Law Reform Efforts: Domestic Violence in Belarus

Submitted by k.shmacina on Thu, 2016-08-04 14:33
Revised by k.shmacina on Thu, 2016-08-04 14:55

The National Assembly of the Republic of Belarus adopted the Law on the Basis for Prevention of Offenses in January 2014. The Law was elaborated in cooperation with the UNFPA as part of the technical legal assistance program.[1]

The Law imposes additional measures for prevention of domestic conflicts, including registration for preventive control and issuance of a restraining order. [2] 

The Law defines domestic violence as deliberate physical, psychological, sexual abuse towards a family member which results in violation of rights, freedoms, legitimate interests and causes physical and (or) mental sufferings.

The term “family members” includes relatives and other individuals who share household. Thus, the law protects not only spouses in registered marriage, but also relatives and other cohabiting individuals.

Application of individual preventive measures is staged and includes preventive conversation, a formal warning, registration for preventive control and issuance of a restraining order.

Registration for preventive control envisages appearing at the police agency when summoned and participating in the conducted prevention activities at least once per month.  If a person registered with the police agency commits a repeated offense against a family member, a restraining order may be issued.

A restraining order is intended to prohibit a domestic violence offender to attempt to find out the whereabouts, to visit or communicate with the victim of domestic violence. A restraining order also ensures the safety of victims finding shelter.

According to a press release issued in February 2016, the Ministry of Internal Affairs advocates for adoption of a special law on prevention of domestic violence. In particular, the new law shall provide rehabilitation mechanism for victims.[3]
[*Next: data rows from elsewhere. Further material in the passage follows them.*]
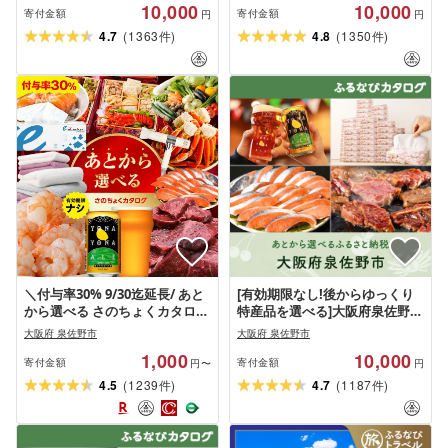
10,000
10,000
寄付金額
寄付金額
円
円
(
)
(
)
4.7
1363
4.8
1350
件
件
＼付与率30% 9/30迄延長/ あと
[有効期限なし!後からゆっくり
から選べる さのちょくカタログ
特産品を選べる]大阪府泉佐野市
有効期限なし 満足度9割 ランキ
カタログポイント
大阪府 泉佐野市
大阪府 泉佐野市
ング急上昇中 カタログ 肉 よな
1,000
10,000
よなエール 牛たん ビール 酒 か
寄付金額
寄付金額
円〜
円
に サーモン 野菜 うなぎ タオル
(
)
(
)
4.5
1239
4.7
1187
件
件
ティッシュ 日用品 あとからセ
レクト 楽天限定 大阪府 泉佐野
市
Belarusian expert community presented recommendations for the draft law on prevention of domestic violence.[4] Recommendations are based on practical experience of the “Gender Perspectives”, the organization that administers the national domestic violence hotline. The experts suggest 1) to elaborate the definition of domestic violence by including economic abuse and a threat of violence; 2) to expand the scope of law on divorced spouses; 3) domestic violence cases shall be transferred from private to public prosecution, in order to eliminate a connection between the punishment of abuser and victim’s statement.